To select a backend type, the following method can be used:

// For unoptimized builds:
cargo build --features "u64_backend"

// For optimized/release builds:
cargo build --release --features "u64_backend"

NOTE: If no backend is selected, the compilation will fail!

Security and features of Zerocaf

As is previously mentioned, zerocaf is designed to host the fastest possible curve operations whilst simultaneously avoiding all of the drawbacks associated with having a cofactor such that h > 1.

To achieve this we make use of Ristretto, which is a technique to construct prime order elliptic curve groups. The Ristretto protocol compresses the cofactor by adding a thin abstraction layer to allow small changes in code to ultimately omit the cofactor issues.

This is achieved by having defining the twisted edwards curve over the ristretto scalar field, which means to perform every operation on the curve in modulo L, where L is the order of the ristretto scalar field.

L = 2^252 + 27742317777372353535851937790883648493.

By expounding the operations in this manner, we can benefit from the speed of a non-prime order twisted edwards curve whilst not suffering the pitfalls of a cofactor greater than one.

Performance & Benchmarks

Benchmarks have been implemented using Criterion.rs. To run them just execute cargo bench on the repository root.

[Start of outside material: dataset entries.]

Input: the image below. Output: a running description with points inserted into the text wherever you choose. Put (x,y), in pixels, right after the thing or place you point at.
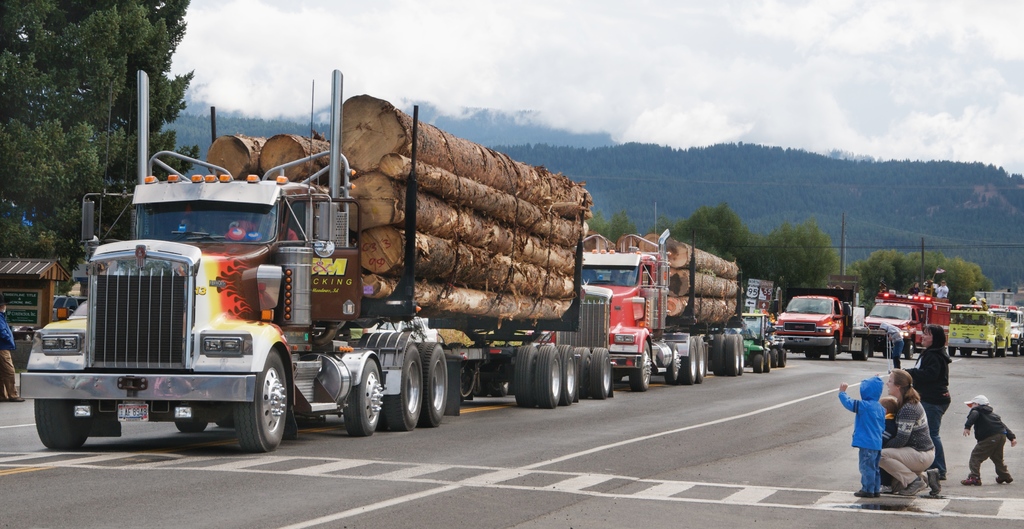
In this picture I can see the road (382,444) in middle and on the road (430,443) I see number of trucks (920,326) and cars (916,308) and in the front (330,346) I see 2 trucks (261,264) on which there are log of wood (377,250) and on the both of sides of this image I see few people (888,402) and in the background (56,187) I see number of trees (870,257) and I see the sky (757,80) and I can also see few poles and wires (925,247).
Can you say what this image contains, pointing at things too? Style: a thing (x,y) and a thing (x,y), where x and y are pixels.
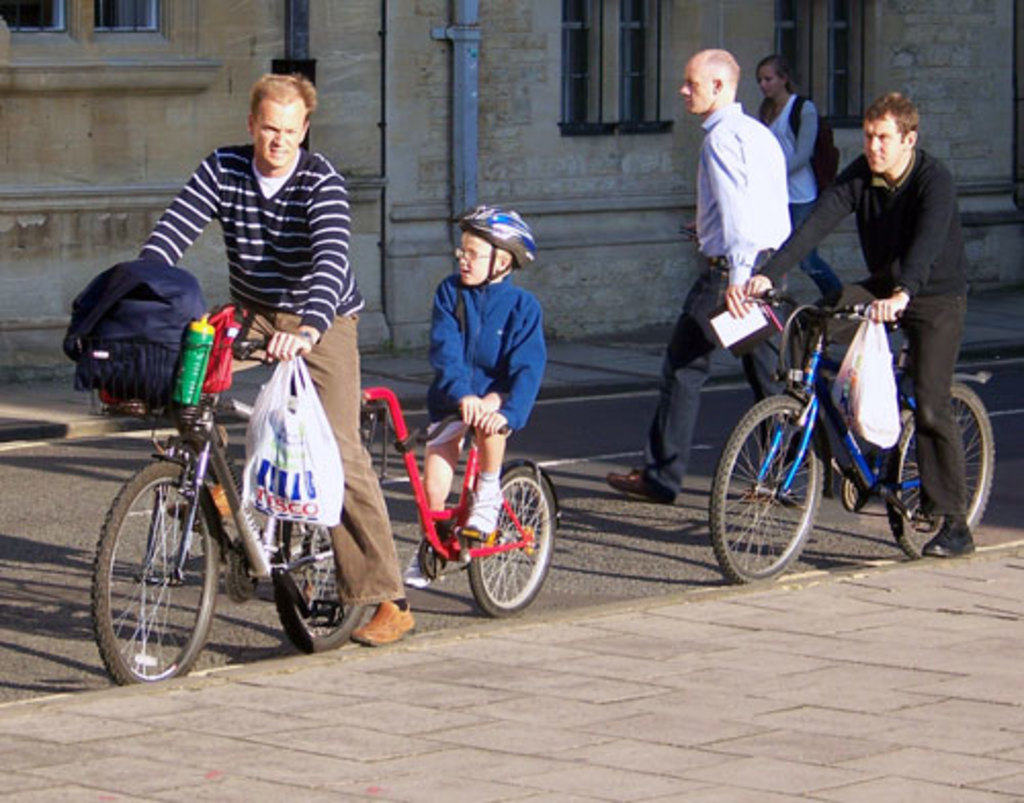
In this picture we can see man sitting on bicycle (240,506) where we can see plastic cover (277,378), bottle (182,399) are hanged to it and some persons (775,184) are walking on road (594,398) and foot path (547,370) and in background (409,36) we can see building (752,28) with windows (576,47), pipes (458,91) here boy (467,383) sitting at back of the bicycle (466,478) wore helmet (504,224).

All of the operatons have been implemented using bit-shifting techniques to allow better performance and a significant reduction in execution time.

Examples

We are planning to add some examples about tha basics of the Zerocaf library usage.
They will be uploaded to the examples folder.

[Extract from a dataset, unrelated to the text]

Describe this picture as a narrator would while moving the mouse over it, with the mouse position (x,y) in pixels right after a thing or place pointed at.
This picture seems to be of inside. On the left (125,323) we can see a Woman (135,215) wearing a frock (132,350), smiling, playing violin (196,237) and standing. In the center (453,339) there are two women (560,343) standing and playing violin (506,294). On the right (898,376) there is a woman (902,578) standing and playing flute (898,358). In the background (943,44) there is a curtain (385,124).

This is a very basic usage example of the Zerocaf lib:

extern crate zerocaf;
extern crate rand;

use zerocaf::field::FieldElement;
use zerocaf::scalar::Scalar;
use zerocaf::edwards::EdwardsPoint;

use rand::{Rng, thread_rng};

fn main() -> () {

    // Let G be an `EdwardsPoint` which is a point over the Twisted Eds Extended Coordinates.
    let G: EdwardsPoint = EdwardsPoint {
        X: FieldElement([23, 0, 0, 0, 0]),
        Y: FieldElement([1664892896009688, 132583819244870, 812547420185263, 637811013879057, 13284180325998]),
        Z: FieldElement([1, 0, 0, 0, 0]),
        T: FieldElement([4351986304670635, 4020128726404030, 674192131526433, 1158854437106827, 6468984742885])
    };

    let scalar: Scalar = rand_scalar_generation();
    println!("{:?}", scalar);

    // Perform G*k, Point mul uses the `add_and_double` standard algorithm.
    let P = &G  * &scalar;
    println!("{:?}", P);
}

/// Generate a random `Scalar` defined over the sub-group field
/// modulo: `2^249 - 15145038707218910765482344729778085401`
pub fn rand_scalar_generation() -> Scalar {
    // Gen random 32-byte array.
    let mut bytes = [0u8;32];

    // Fill the bytes varible with random bytes. We can use the 32 bytes co give
    // total randomness but then we will need to be aware because we can generate
    // values greater than `L = 2^252 + 27742317777372353535851937790883648493` and
    // the program will panic if we don't catch the error correctly on the
    // `from_bytes()` Scalar method call.
    thread_rng().try_fill(&mut bytes[..31]).expect("Error getting the random bytes");

    Scalar::from_bytes(&bytes)
}

We will also publish some videos talking about how is the library built and the maths that are happening behind the scenes.
Videos can also include programming examples using `Zerocaf` as a dependency.
You can check them on the [Dusk Network Youtube Channel](https://www.youtube.com/channel/UCAfY3VcuaxAelPp44B253Rw).

Modules

backend

This contains the different backend implementations: u64 and further comming ones. .

constants

Contains the curve-constants needed by different algorithm implementations.

edwards

Edwards Point operations and their implementations are shown with the corresponding definitions. Encoding/decoding process implementations are shown, as is support for all kind of interactions which apply each of the processes.

field

A FieldElement represents an element of the finite field modulo 2^252 + 27742317777372353535851937790883648493.

montgomery

Implementation that provides support for Montgomery Points over the Sonnycurve.

ristretto

Implementation of the Ristretto Protocol over the Sonnycurve.

scalar

A Scalar represents an element of the finite field modulo 2^249 - 15145038707218910765482344729778085401.

traits

Module for Public Trait implementations.